Проникновение иезуитов вглубь Китая происходило с южного побережья и было поначалу очень медленным. Состоявшая в 1595 г. из семи человек миссия в 1601 г. уже обосновалась в Пекине. Здесь деятельность иезуитов имела большой успех как вследствие их терпимости и такта, так и благодаря обширным познаниям Маттео Риччи в астрономии, картографии, точных науках и, особенно, в конфуцианском каноне (Риччи перевел его на латинский язык). С 1594 г. миссионеры носили традиционные костюмы китайских шэньши, отказавшись от буддийского монашеского наряда, что тоже послужило их популярности.
В Пекине Маттео Риччи был представлен минскому императору Ваньли, которому он, в частности, преподнес астрономические инструменты, водяные часы — клепсидру и изображение Девы Марии. Составленное Риччи описание Китая высоко оценил его первый переводчик и издатель Никола Триго: «Это произведение имело большее влияние на литературные, философские и религиозные стороны жизни в Европе, чем какая-либо другая историческая книга, написанная в XVII в.»[225].

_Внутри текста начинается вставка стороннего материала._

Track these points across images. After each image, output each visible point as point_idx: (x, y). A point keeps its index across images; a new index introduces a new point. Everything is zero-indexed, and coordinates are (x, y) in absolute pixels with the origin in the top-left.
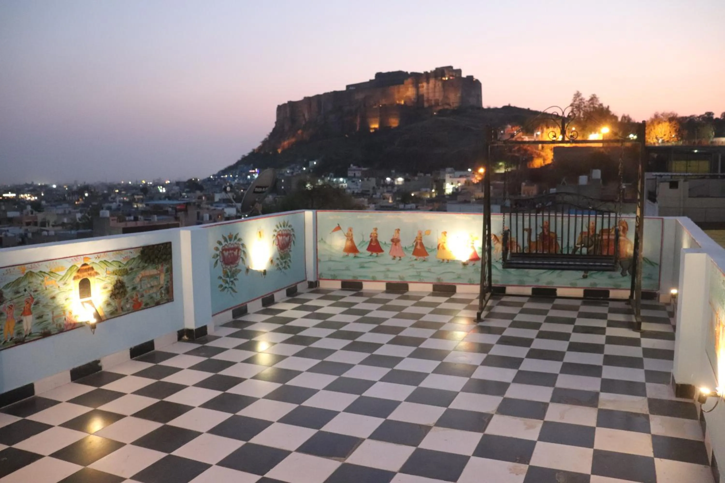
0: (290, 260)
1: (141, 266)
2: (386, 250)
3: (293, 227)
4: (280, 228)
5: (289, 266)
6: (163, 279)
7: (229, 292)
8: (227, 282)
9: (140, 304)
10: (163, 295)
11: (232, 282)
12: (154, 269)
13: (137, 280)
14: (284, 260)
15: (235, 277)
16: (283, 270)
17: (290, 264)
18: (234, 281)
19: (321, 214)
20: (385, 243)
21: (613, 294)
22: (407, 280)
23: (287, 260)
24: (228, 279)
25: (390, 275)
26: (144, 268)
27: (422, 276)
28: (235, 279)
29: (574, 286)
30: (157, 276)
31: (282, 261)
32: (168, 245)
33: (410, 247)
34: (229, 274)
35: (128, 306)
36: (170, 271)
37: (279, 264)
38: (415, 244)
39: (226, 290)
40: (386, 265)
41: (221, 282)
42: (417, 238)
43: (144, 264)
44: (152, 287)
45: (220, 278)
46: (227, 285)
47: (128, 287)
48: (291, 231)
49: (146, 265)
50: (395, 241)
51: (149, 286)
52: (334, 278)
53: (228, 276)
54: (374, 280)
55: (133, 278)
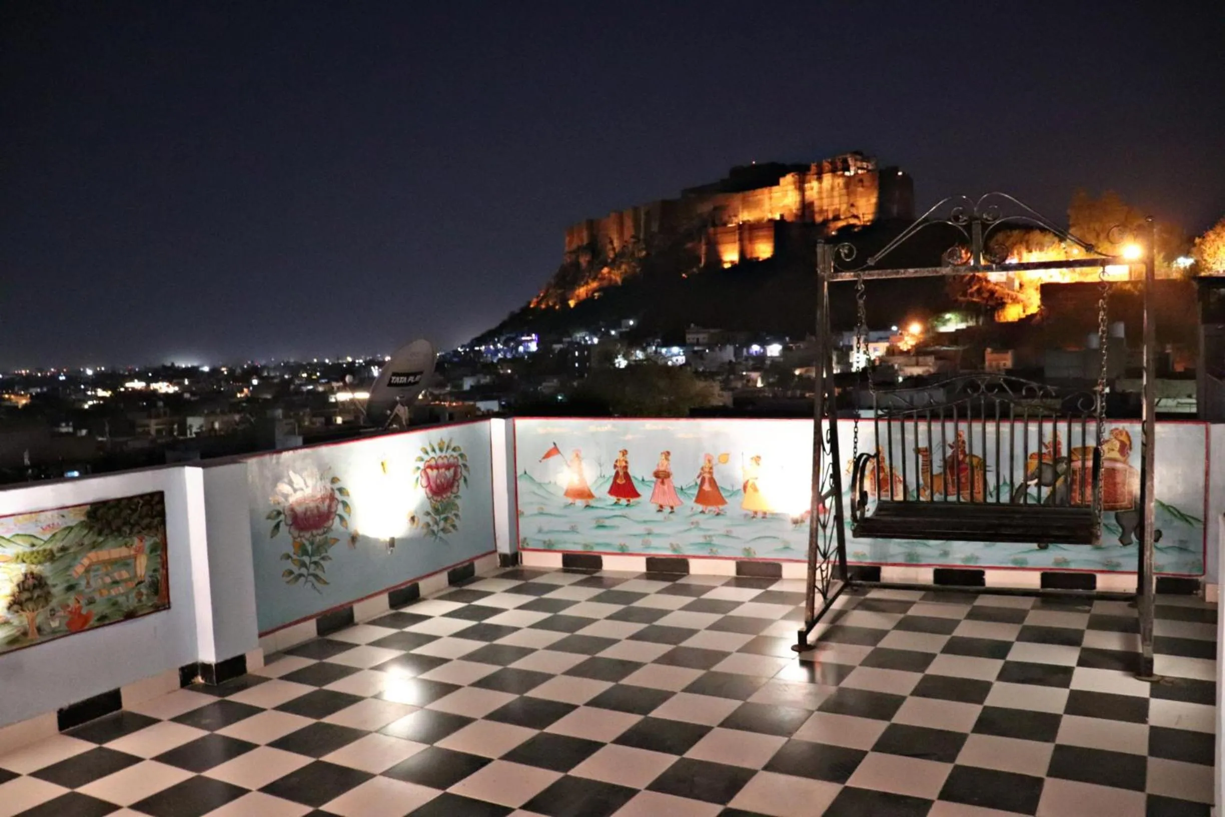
0: (456, 515)
1: (86, 542)
2: (645, 492)
3: (462, 451)
4: (432, 454)
5: (454, 526)
6: (142, 566)
7: (309, 585)
8: (303, 565)
9: (86, 619)
10: (144, 598)
11: (316, 563)
12: (120, 546)
13: (80, 570)
14: (443, 516)
15: (323, 555)
16: (441, 534)
17: (457, 522)
18: (322, 562)
19: (523, 424)
20: (643, 480)
21: (1103, 583)
22: (686, 551)
23: (450, 515)
24: (306, 559)
25: (655, 542)
26: (94, 546)
27: (714, 545)
28: (323, 558)
29: (1020, 566)
30: (129, 561)
31: (437, 518)
32: (156, 499)
33: (690, 488)
34: (309, 548)
35: (55, 624)
36: (161, 549)
37: (431, 523)
38: (699, 481)
39: (302, 579)
40: (645, 522)
41: (289, 565)
42: (702, 469)
43: (95, 538)
44: (116, 582)
45: (288, 557)
46: (304, 571)
47: (54, 586)
48: (459, 458)
49: (101, 539)
50: (662, 476)
51: (108, 580)
52: (549, 548)
53: (305, 552)
54: (623, 552)
55: (69, 567)
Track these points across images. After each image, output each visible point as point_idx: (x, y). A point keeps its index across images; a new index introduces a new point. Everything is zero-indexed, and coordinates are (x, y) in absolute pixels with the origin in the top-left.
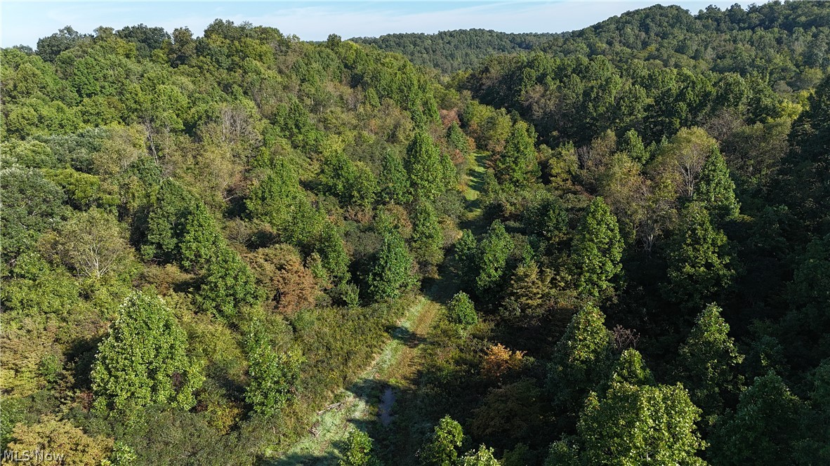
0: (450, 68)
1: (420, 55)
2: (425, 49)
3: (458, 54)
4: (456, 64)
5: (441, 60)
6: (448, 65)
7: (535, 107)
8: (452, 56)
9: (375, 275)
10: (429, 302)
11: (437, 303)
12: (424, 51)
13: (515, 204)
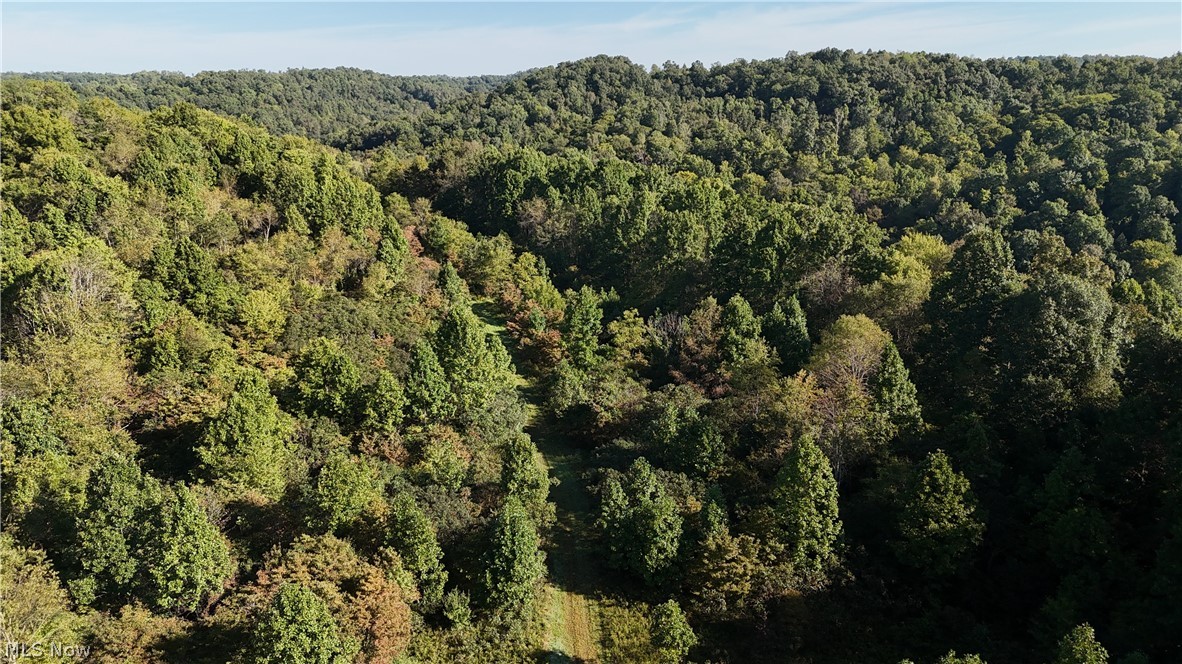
0: (319, 127)
1: (268, 106)
2: (275, 97)
3: (326, 106)
4: (326, 120)
5: (304, 116)
6: (314, 122)
7: (539, 230)
8: (319, 108)
9: (494, 572)
10: (565, 593)
11: (577, 594)
12: (273, 100)
13: (611, 408)
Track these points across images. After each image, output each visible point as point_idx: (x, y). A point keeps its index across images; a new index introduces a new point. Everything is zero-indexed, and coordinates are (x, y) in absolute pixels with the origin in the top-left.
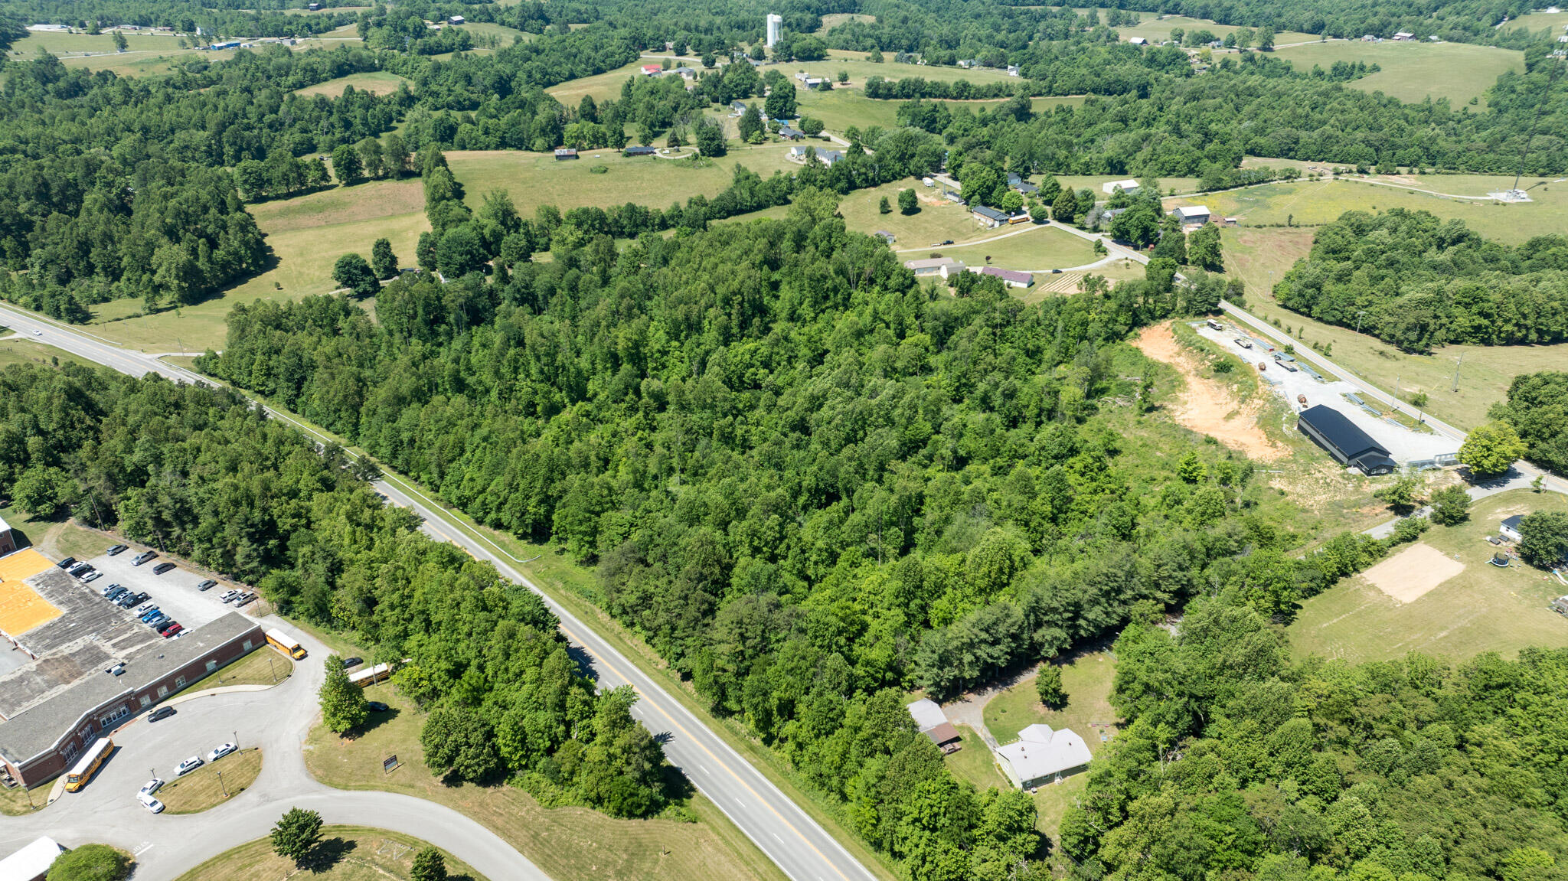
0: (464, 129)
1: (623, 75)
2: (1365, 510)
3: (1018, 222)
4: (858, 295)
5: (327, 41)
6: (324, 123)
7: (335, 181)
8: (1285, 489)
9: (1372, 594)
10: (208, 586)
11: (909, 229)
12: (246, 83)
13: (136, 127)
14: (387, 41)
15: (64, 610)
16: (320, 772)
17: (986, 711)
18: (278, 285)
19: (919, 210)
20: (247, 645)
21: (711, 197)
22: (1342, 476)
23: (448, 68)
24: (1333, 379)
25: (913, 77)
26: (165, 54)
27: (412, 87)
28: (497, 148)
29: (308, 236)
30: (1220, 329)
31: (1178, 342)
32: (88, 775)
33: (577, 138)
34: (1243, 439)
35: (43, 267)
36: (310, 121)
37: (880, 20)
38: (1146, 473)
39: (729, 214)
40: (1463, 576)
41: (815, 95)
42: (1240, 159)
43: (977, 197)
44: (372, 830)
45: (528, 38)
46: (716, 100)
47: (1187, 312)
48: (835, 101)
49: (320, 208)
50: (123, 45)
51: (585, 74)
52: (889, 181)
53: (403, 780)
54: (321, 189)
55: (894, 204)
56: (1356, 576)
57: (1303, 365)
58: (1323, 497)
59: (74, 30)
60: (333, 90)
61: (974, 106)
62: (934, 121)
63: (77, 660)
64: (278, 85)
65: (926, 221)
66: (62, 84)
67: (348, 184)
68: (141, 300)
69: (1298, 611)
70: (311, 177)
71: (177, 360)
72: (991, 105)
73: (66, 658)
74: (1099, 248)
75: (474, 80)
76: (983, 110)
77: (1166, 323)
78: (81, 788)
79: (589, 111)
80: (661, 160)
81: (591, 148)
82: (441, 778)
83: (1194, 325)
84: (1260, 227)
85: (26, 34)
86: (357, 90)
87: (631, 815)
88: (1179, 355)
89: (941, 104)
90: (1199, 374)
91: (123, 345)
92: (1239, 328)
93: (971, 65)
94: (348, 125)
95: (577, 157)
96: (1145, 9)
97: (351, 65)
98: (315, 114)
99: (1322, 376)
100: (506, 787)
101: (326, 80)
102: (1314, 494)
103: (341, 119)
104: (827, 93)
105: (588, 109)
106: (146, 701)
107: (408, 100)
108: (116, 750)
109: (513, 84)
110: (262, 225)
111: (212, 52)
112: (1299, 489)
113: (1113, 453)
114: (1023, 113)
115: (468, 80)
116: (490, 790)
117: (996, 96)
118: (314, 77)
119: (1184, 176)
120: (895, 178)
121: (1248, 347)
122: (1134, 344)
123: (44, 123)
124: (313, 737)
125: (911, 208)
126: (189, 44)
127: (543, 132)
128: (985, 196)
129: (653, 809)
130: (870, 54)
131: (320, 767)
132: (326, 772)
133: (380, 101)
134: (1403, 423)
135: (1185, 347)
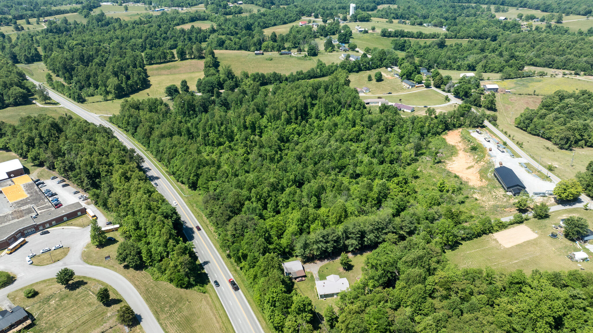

Хотя «Общество Иисуса» было орденом, члены которого подчинялись строгой квазивоенной дисциплине, на огромном удалении от Европы многое зависело от качеств самого человека в Конкретной ситуации. Поэтому Риччи было предоставлено большое свободное поле действия для установления иезуитской практики в Китае, хотя эта практика, безусловно, должна была совпадать с иезуитскими целями и идеалами. Обратив в веру принца крови и нескольких высокопоставленных сановников, он проиллюстрировал одну из кардинальных отправных точек в иезуитской стратегии — попытку заручиться союзом с влиятельными лицами в надежде, что это является кратчайшим путем общей христианизации страны. Эта политика сохранялась на протяжении существования иезуитской миссии, хотя иногда можно было наблюдать сильный контраст между трудностями, которые испытывали рядовые члены миссии и престижем и привилегиями, которыми наслаждались те, которые находились в фаворе при дворе.